Below, we present the average salary range for various associated occupations:

  • Certified Internal Auditor Salary – The average salary for a certified internal agent is about $64,000.
  • Senior Internal Auditor Salary – A senior internal auditor earns an average salary of about $74,000 per year.
  • Staff Auditor Salary – A staff auditor salary earns about $60,00 per year.
  • Forensic Auditor Salary – A forensic auditor salary averages about $63,000 per year.
  • Quality Auditor Salary – The average quality auditor salary is about $34,000 per year.
  • Compliance Auditor Salary – A senior compliance auditor salary is about $84,000 per year.
  • Payroll Accountant Salary – The average payroll accountant salary is about $51,000 per year.
  • Accounts Payable Salary – An average accounts payable salary is about $38,000 per year.
  • Accounts Receivable Salary – The average accounts receivable salary is about $38,000 per year.
  • Tax Accountant Salary – The range for a tax accountant salary is usually between $50,000 and $60,000 per year.
  • Financial Accountant Salary – The average financial accountant salary is about $69,000 per year.
  • Cost Accountant Salary – The average cost accountant salary is about $58,000 per year.
  • Accounting Associate Salary – The average accounting associate salary is about $43,000 per year.
  • Chartered Accountant Salary – The average chartered accountant salary is about $85,000 per year.
  • Enrolled Agent Salary – The average enrolled agent salary is about $50,000 per year.
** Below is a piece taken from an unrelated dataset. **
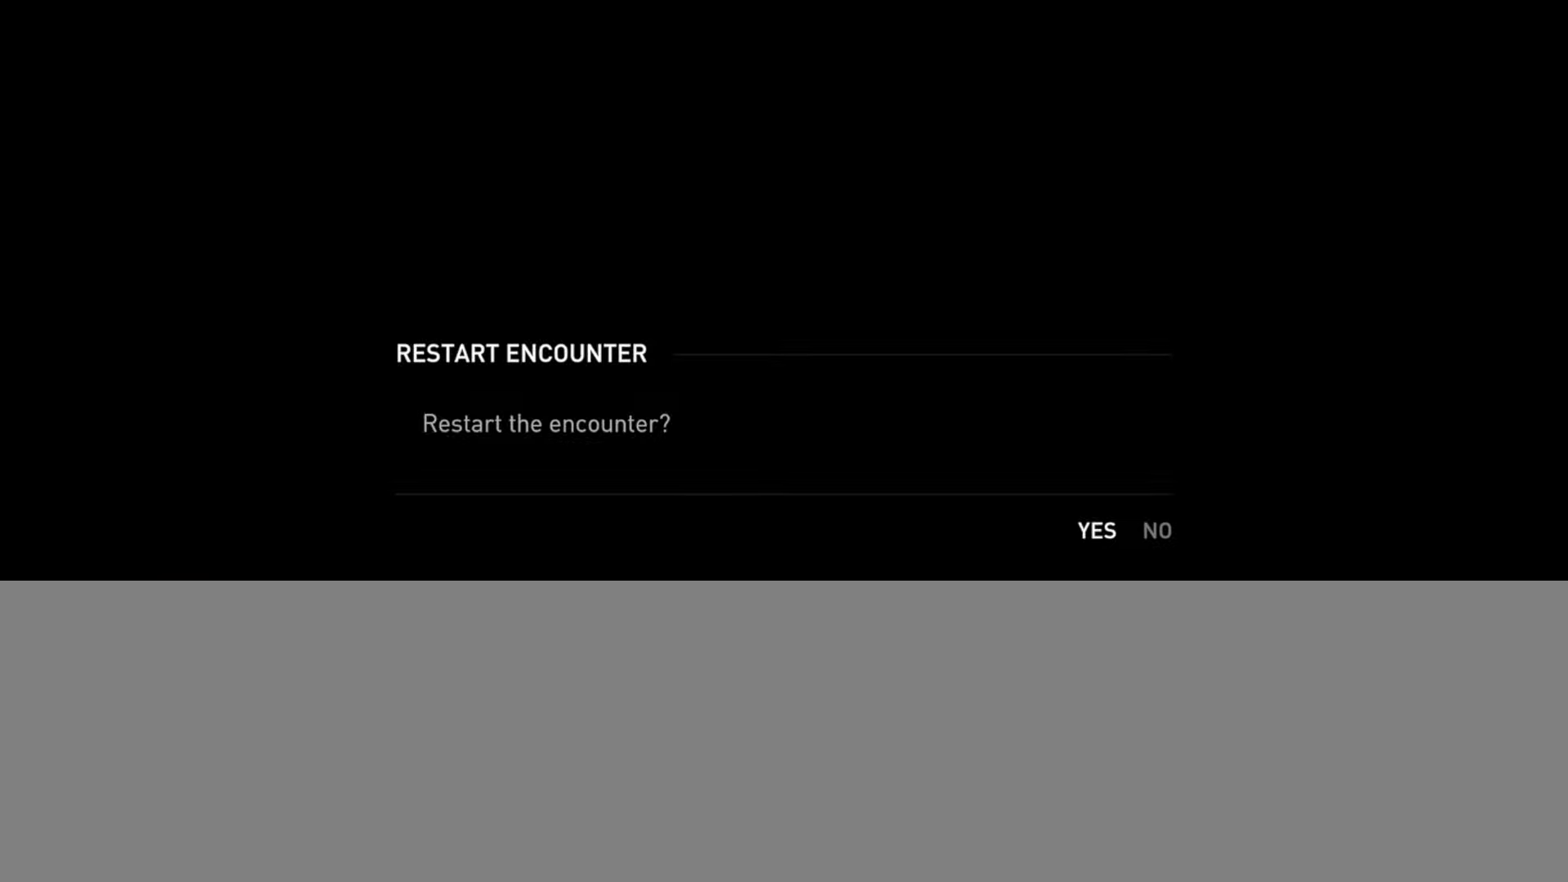
{"buttons": ["CROSS"], "left_stick": "center", "right_stick": "center", "events": [[33, "DPAD_RIGHT", "down"], [150, "DPAD_RIGHT", "up"], [250, "DPAD_LEFT", "down"], [384, "DPAD_LEFT", "up"], [400, "CROSS", "down"]]}
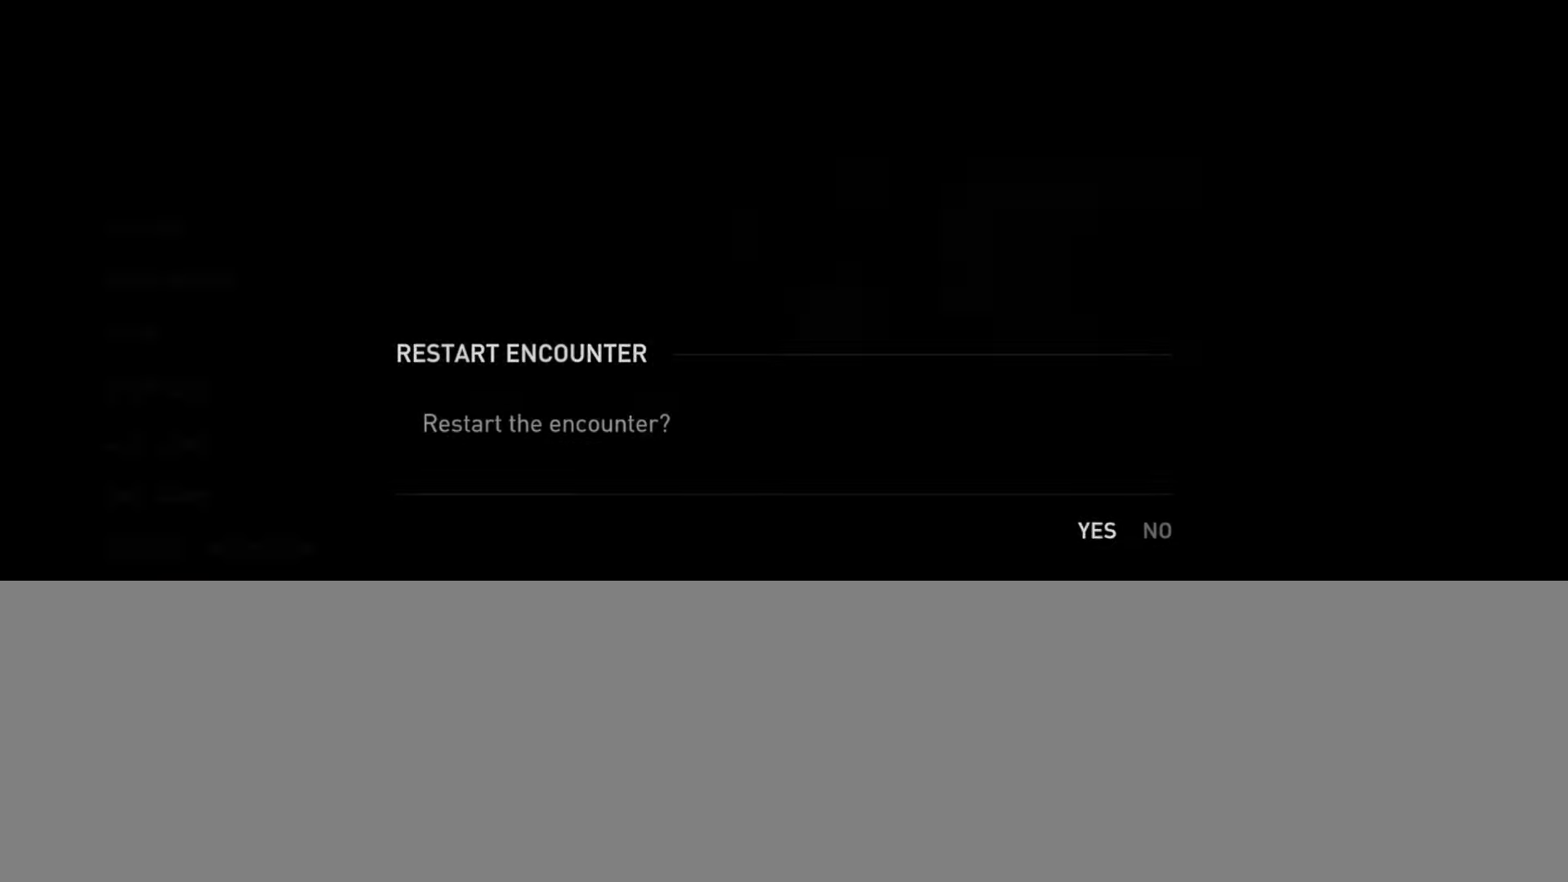
{"buttons": [], "left_stick": "center", "right_stick": "center", "events": [[66, "CROSS", "up"]]}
Job Outlook for Accountants and Auditors

The Bureau of Labor Statistics reports that the career field for auditors and accountants is anticipated to grow faster than average compared to other occupations. Individuals who earn recognition through licensure or certification will typically have the best career prospects. For instance, Certified Public Accountants will usually have more career prospects as well as greater earning power. Individuals with management accounting certifications as well as graduate degrees will also usually be in greater demand.

Associated Accounting Careers

Auditors and accountants will have the opportunity to specialize in a variety of areas, including law, advertising, and marketing. It’s also possible to move into associated areas, such as financial analysis, management analysis, consulting, brokerage, banking, and even law enforcement. For instance, auditors and accountants may be employed by the FBI for the purposes of asset recovery.

Accountants may also choose to launch their own businesses. Auditing and accounting backgrounds may also be beneficial in other occupations, such as cost estimation, collections, budget analysis, personal financial advising, loan officers, tax examiners, and revenue agents.

Do You Have What It Takes to Be an Accountant?

There is much more to the accounting field than simply crunching numbers. Today, the field of accounting is frequently very team-based. Most junior accountants begin as part of a team to prepare financial statements or audit a client’s financial statements. Public accountants often spend quite a lot of time working face-to-face with clients. For this reason, it’s important for accountants to be able to communicate well with others.

Anyone considering a career in accounting or auditing should have both strong and computer skills. Most accounting work is now performed electronically, which makes have strong computer skills a must. Individuals who have a laid-back personality may not be the right fit for this career. Successful accountants must be detail-oriented and conscientious.

Main Takeaway

Accounting is an extremely diverse field with practically unlimited career options. Individuals who have the right skill set will find that this field offers a tremendous amount of reward and can be quite lucrative.